[Records for this exercise start]

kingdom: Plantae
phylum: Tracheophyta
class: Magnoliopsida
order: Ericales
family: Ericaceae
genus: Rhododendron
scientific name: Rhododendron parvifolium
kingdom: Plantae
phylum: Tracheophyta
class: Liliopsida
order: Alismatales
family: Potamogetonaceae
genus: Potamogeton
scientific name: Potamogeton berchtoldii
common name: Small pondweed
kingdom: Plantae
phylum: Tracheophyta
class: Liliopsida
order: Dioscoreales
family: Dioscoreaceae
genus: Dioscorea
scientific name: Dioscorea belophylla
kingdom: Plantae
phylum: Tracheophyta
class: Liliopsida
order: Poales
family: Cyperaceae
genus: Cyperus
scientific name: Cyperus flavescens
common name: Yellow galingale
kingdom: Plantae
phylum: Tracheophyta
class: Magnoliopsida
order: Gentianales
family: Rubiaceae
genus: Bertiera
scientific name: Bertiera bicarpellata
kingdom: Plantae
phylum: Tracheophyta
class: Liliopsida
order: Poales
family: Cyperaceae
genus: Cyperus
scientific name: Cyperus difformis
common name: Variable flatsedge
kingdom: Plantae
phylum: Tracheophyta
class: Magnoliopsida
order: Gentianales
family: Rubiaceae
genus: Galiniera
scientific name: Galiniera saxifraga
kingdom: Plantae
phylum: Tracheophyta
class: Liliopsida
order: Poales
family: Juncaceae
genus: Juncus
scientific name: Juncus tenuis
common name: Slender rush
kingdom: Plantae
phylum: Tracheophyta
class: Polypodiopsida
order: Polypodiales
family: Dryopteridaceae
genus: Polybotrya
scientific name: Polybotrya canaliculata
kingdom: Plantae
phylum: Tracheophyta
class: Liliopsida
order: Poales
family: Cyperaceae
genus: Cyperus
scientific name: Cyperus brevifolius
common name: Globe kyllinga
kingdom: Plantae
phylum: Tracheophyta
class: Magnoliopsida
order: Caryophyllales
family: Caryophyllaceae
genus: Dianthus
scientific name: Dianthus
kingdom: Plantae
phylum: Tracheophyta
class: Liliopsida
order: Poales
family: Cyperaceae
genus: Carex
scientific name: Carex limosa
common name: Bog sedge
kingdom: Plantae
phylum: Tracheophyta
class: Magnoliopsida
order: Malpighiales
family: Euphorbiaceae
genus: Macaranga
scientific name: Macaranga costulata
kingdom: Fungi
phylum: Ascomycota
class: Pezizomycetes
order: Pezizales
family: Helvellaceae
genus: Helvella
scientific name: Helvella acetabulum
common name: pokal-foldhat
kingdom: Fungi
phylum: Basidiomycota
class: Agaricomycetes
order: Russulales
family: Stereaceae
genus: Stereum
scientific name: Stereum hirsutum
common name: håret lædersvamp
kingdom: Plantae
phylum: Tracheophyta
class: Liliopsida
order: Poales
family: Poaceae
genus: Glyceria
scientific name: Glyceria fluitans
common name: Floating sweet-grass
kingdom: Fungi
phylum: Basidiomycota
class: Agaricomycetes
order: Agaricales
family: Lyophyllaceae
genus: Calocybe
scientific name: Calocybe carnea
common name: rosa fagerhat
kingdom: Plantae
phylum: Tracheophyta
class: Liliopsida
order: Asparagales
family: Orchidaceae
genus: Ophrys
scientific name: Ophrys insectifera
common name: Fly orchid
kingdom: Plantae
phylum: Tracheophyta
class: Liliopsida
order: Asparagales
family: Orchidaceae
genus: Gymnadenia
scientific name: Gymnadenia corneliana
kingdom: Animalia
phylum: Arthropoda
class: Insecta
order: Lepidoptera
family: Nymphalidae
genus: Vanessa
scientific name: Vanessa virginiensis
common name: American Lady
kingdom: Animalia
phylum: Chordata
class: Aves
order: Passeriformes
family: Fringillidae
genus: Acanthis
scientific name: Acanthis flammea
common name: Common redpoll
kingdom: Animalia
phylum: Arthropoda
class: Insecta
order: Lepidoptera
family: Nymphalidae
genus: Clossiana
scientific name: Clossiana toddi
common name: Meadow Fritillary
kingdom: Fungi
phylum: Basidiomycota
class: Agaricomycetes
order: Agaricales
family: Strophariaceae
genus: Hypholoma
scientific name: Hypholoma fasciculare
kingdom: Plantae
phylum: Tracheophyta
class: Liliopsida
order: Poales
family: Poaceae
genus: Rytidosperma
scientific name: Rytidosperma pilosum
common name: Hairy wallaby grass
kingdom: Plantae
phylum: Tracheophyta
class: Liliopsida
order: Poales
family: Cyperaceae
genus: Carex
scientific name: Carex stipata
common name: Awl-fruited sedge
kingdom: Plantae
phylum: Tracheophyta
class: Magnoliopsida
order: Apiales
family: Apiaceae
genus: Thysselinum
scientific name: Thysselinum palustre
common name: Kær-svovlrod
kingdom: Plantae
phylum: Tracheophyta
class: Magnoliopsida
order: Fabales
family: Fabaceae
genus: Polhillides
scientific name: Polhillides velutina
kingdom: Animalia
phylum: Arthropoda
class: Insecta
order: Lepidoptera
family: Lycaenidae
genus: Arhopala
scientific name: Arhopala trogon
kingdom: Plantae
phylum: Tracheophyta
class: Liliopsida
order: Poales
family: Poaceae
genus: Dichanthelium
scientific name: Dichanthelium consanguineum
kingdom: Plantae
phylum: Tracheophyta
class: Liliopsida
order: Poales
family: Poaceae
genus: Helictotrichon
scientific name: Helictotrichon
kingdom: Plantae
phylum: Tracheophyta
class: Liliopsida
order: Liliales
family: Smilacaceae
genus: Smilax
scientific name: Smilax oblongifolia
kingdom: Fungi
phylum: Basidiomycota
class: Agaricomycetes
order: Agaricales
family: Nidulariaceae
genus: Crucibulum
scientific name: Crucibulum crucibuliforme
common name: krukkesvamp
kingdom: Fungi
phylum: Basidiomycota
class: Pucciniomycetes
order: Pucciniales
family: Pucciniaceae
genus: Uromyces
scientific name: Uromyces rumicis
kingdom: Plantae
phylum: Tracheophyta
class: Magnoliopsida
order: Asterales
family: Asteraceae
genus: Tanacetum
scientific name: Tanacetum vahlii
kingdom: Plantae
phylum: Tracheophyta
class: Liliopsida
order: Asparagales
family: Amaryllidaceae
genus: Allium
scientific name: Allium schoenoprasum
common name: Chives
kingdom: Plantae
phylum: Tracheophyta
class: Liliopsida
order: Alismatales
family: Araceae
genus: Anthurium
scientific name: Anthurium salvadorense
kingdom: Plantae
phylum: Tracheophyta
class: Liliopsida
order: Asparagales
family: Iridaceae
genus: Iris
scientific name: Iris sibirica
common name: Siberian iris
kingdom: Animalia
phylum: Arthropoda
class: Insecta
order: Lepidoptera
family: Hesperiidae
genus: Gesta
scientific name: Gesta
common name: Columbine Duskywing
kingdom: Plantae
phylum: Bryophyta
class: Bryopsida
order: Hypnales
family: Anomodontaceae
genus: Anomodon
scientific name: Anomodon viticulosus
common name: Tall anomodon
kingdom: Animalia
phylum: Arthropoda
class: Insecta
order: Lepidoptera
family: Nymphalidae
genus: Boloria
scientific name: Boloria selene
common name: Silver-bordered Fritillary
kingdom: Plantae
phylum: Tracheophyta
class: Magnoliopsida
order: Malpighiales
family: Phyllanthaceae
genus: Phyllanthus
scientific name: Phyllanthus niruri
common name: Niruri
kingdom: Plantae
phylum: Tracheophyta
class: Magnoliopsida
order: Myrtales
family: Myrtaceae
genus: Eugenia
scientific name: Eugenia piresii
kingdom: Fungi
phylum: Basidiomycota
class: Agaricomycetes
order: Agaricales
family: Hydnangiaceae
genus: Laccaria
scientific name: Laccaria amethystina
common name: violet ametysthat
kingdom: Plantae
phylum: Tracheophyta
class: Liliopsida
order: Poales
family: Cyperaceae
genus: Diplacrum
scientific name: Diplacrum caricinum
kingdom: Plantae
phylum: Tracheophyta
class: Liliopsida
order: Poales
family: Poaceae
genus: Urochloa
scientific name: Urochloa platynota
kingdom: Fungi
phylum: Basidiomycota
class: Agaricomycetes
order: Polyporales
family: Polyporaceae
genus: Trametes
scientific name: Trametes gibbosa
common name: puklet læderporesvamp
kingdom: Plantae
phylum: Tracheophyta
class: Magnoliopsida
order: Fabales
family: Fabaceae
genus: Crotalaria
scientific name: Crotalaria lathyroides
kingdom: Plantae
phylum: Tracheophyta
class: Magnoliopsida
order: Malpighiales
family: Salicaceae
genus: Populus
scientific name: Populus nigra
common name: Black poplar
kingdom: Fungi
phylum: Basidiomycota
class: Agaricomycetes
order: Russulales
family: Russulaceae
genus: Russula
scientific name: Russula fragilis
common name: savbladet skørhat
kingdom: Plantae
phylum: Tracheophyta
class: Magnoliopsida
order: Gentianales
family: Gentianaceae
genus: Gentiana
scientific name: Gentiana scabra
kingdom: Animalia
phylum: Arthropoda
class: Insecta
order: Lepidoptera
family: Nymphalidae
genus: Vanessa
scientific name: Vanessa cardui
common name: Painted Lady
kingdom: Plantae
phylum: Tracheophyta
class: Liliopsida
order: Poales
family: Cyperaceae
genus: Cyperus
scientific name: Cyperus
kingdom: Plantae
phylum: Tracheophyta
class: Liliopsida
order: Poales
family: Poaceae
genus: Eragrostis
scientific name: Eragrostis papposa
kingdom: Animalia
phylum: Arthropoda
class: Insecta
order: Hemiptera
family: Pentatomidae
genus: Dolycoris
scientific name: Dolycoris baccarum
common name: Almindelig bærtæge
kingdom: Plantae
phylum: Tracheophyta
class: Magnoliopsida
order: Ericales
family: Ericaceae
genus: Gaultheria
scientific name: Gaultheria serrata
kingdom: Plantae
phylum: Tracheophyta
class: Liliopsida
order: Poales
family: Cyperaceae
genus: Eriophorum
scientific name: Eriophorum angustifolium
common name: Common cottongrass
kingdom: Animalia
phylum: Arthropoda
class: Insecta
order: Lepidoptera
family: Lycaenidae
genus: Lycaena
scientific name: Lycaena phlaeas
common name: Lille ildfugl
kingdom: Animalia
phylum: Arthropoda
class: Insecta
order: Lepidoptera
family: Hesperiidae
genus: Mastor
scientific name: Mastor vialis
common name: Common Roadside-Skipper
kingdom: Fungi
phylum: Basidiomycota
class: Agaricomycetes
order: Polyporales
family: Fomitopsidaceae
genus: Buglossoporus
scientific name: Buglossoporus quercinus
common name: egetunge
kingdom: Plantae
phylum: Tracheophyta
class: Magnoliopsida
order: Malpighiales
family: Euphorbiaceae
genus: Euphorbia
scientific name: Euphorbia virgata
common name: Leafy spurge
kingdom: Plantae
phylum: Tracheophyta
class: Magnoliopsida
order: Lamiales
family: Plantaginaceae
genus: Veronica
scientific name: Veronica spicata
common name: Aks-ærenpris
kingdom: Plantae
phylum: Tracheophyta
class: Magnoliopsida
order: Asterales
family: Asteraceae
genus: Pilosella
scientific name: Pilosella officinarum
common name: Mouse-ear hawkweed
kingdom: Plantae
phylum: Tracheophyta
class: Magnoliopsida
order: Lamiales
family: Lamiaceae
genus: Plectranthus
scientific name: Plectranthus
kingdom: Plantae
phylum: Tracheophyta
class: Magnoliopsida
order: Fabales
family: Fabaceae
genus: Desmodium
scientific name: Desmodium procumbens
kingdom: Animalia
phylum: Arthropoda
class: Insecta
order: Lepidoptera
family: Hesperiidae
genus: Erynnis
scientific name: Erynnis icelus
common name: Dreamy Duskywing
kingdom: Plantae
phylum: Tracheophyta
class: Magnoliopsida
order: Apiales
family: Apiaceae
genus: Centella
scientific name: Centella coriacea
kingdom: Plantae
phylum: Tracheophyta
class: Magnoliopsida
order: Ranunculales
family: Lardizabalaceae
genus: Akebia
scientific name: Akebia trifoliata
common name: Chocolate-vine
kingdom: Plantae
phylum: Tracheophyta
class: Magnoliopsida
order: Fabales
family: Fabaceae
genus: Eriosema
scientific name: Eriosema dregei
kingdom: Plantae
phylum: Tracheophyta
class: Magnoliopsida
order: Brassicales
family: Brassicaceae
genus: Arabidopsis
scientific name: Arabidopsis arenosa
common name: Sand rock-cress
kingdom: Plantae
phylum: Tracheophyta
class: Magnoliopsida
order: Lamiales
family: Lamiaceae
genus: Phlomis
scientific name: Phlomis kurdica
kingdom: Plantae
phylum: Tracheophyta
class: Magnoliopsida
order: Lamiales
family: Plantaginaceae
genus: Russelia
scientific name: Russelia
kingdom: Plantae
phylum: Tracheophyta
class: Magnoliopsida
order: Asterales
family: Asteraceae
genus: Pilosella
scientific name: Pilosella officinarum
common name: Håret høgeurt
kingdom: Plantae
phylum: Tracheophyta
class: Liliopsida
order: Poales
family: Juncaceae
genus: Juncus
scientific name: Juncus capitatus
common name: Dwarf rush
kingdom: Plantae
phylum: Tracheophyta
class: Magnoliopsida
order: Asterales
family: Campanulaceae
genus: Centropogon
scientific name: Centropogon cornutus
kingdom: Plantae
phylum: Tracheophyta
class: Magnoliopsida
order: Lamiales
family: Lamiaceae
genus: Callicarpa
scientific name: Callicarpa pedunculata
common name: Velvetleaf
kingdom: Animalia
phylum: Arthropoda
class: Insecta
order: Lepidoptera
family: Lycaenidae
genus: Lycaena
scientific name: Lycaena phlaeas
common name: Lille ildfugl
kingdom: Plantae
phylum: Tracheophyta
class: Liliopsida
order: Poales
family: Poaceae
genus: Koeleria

[Records for this exercise end]

Arrange the lines starting at the one containing "phylum: Ascomycota" and ending at the one containing "common name: håret lædersvamp" as a JSON list of strings, one string per line with blank lines left out. Include only those lines.

** Result for this exercise **
[
  "phylum: Ascomycota",
  "class: Pezizomycetes",
  "order: Pezizales",
  "family: Helvellaceae",
  "genus: Helvella",
  "scientific name: Helvella acetabulum",
  "common name: pokal-foldhat",
  "kingdom: Fungi",
  "phylum: Basidiomycota",
  "class: Agaricomycetes",
  "order: Russulales",
  "family: Stereaceae",
  "genus: Stereum",
  "scientific name: Stereum hirsutum",
  "common name: håret lædersvamp"
]